Why this matters in a real store
Product Bundle Margin Example matters because ecommerce growth work usually breaks down in the handoff between a number, a platform warning, a campaign idea, and the person who has to make the next decision. A store team may know something is wrong, but still lose time because the issue is not written in a way that connects the symptom to a next action.
Use this page as a practical translation layer. The goal is to slow down the first reaction, name the business risk, and give the team enough context to decide whether the next move is a calculation, a feed change, a campaign QA step, or a page update. The tables and checklists are there to make the work repeatable, but the judgment comes from understanding why the issue appears in the first place.
Scenario
A skincare brand wants to launch a three-product starter kit: cleanser, serum, and moisturizer. Sold separately, the products total $120. The proposed bundle price is 15% off, or $102. The team expects the kit to lift AOV and make the routine easier for first-time buyers.

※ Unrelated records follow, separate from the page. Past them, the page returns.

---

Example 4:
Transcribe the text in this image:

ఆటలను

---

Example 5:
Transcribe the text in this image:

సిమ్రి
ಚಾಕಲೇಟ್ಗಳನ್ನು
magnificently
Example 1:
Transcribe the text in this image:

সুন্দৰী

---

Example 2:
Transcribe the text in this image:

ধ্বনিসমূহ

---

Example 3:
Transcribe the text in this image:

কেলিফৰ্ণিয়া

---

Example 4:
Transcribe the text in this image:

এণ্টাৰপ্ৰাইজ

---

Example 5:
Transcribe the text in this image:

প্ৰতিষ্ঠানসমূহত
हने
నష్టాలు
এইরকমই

The bundle has a real merchandising reason, but the economics still need to work. The kit adds a custom box, insert, and slightly higher fulfillment cost. Those costs matter because the bundle discount already reduces revenue.
Bundle economics
| Metric | Standalone basket | Bundle offer |
|---|---|---|
| Customer price | $120 | $102 |
| Product cost | $42 | $42 |
| Packaging and inserts | $0 | $3.50 |
| Fulfillment and shipping | $8 | $9 |
| Payment and platform fees | $4 | $4 |
| Contribution before ads | $66 | $43.50 |
| Margin | 55.0% | 42.6% |
| Decision | Healthy baseline | Works only if kit conversion or AOV lift is strong enough |
Launch decision
- Keep the bundle because it has a clear buyer purpose.

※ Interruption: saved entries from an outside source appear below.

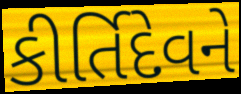
કીર્તિદેવને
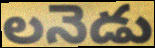
లనెడు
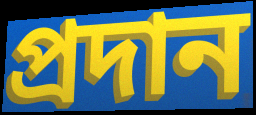
প্রদান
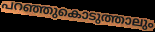
പറഞ്ഞുകൊടുത്താലും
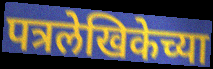
पत्रलेखिकेच्या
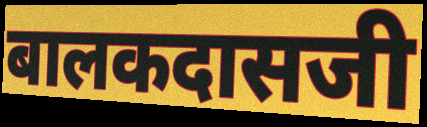
बालकदासजी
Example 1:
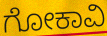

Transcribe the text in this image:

ಗೋಕಾವಿ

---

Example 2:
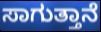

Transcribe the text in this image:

ಸಾಗುತ್ತಾನೆ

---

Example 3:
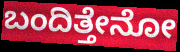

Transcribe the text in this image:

ಬಂದಿತ್ತೇನೋ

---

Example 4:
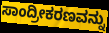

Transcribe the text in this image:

ಸಾಂದ್ರೀಕರಣವನ್ನು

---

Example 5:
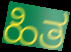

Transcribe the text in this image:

ಹಿತ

- Avoid increasing the discount beyond 15% unless conversion data supports it.
- Promote the bundle to new customers rather than discounting the entire catalog.
- Watch contribution dollars, not just bundle revenue.
- Stop paid promotion if bundle order volume does not offset the lower per-order profit.
The bundle is commercially plausible because it creates a complete routine. It would be weaker if it were only a cheaper basket with no buyer-facing reason to exist.
Reference tools
Methodology and limits
The example compares component products sold separately with a discounted bundle after product cost, packaging, fulfillment, and fees.
The example uses simplified numbers and excludes returns, retention, inventory aging, and customer lifetime value.
Reusable download
Use the related CSV as a working file for the calculation, checklist, or planning step covered on this page.
Common questions
Why use a skincare kit example?
Skincare kits are a clear bundle case because products are complementary, component costs differ, and buyers often need a complete routine.
What if the bundle margin is lower but AOV is higher?
That can still work if total contribution dollars and customer quality improve enough to justify the lower percentage margin.
Should slow inventory be bundled with best sellers?
Sometimes, but only if the bundle still makes sense to the buyer and does not hide inventory problems behind margin loss.